EXERCISE INSTRUCTIONS
Set out exactly, line by line, the stretch of data below that begins at the line containing "DIPRO DRUGLAB" and ends at the line containing "efter att ha", with both ends kept.

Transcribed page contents
------------------------

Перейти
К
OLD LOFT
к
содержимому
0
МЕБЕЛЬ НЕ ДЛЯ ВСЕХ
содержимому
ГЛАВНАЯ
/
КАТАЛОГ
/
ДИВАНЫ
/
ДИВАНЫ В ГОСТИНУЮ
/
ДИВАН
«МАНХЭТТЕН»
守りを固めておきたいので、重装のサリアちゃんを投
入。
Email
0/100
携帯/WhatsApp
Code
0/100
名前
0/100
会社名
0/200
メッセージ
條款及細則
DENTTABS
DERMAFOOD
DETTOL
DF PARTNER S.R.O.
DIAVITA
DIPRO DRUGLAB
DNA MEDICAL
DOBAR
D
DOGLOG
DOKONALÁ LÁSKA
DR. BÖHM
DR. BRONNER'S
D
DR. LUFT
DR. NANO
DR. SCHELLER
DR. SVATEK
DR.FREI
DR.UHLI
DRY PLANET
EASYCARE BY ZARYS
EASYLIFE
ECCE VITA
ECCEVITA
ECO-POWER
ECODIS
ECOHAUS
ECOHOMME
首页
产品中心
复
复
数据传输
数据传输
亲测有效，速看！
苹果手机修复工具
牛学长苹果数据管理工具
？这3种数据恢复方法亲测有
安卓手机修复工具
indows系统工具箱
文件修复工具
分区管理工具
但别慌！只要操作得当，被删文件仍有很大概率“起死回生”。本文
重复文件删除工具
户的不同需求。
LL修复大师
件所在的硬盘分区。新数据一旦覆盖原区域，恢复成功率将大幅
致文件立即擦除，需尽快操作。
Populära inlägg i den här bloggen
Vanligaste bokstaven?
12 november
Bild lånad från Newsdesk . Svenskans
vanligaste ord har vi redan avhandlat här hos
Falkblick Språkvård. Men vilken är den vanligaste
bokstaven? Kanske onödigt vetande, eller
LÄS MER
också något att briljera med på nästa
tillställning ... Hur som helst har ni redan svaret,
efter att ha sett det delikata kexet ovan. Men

------------------------

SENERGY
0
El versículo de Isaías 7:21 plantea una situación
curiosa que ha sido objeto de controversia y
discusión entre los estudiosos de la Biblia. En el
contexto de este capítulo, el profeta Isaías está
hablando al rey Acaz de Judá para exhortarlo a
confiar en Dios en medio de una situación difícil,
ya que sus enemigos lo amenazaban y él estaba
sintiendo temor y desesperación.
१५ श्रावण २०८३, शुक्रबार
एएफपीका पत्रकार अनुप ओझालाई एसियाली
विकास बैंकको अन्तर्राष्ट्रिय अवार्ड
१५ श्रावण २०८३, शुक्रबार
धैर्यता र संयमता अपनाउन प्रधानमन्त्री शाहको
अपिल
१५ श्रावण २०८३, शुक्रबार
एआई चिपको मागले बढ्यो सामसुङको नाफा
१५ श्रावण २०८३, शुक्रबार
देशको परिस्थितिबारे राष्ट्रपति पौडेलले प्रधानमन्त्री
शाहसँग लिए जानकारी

------------------------

EXERCISE ANSWER
DIPRO DRUGLAB
DNA MEDICAL
DOBAR
D
DOGLOG
DOKONALÁ LÁSKA
DR. BÖHM
DR. BRONNER'S
D
DR. LUFT
DR. NANO
DR. SCHELLER
DR. SVATEK
DR.FREI
DR.UHLI
DRY PLANET
EASYCARE BY ZARYS
EASYLIFE
ECCE VITA
ECCEVITA
ECO-POWER
ECODIS
ECOHAUS
ECOHOMME
首页
产品中心
复
复
数据传输
数据传输
亲测有效，速看！
苹果手机修复工具
牛学长苹果数据管理工具
？这3种数据恢复方法亲测有
安卓手机修复工具
indows系统工具箱
文件修复工具
分区管理工具
但别慌！只要操作得当，被删文件仍有很大概率“起死回生”。本文
重复文件删除工具
户的不同需求。
LL修复大师
件所在的硬盘分区。新数据一旦覆盖原区域，恢复成功率将大幅
致文件立即擦除，需尽快操作。
Populära inlägg i den här bloggen
Vanligaste bokstaven?
12 november
Bild lånad från Newsdesk . Svenskans
vanligaste ord har vi redan avhandlat här hos
Falkblick Språkvård. Men vilken är den vanligaste
bokstaven? Kanske onödigt vetande, eller
LÄS MER
också något att briljera med på nästa
tillställning ... Hur som helst har ni redan svaret,
efter att ha sett det delikata kexet ovan. Men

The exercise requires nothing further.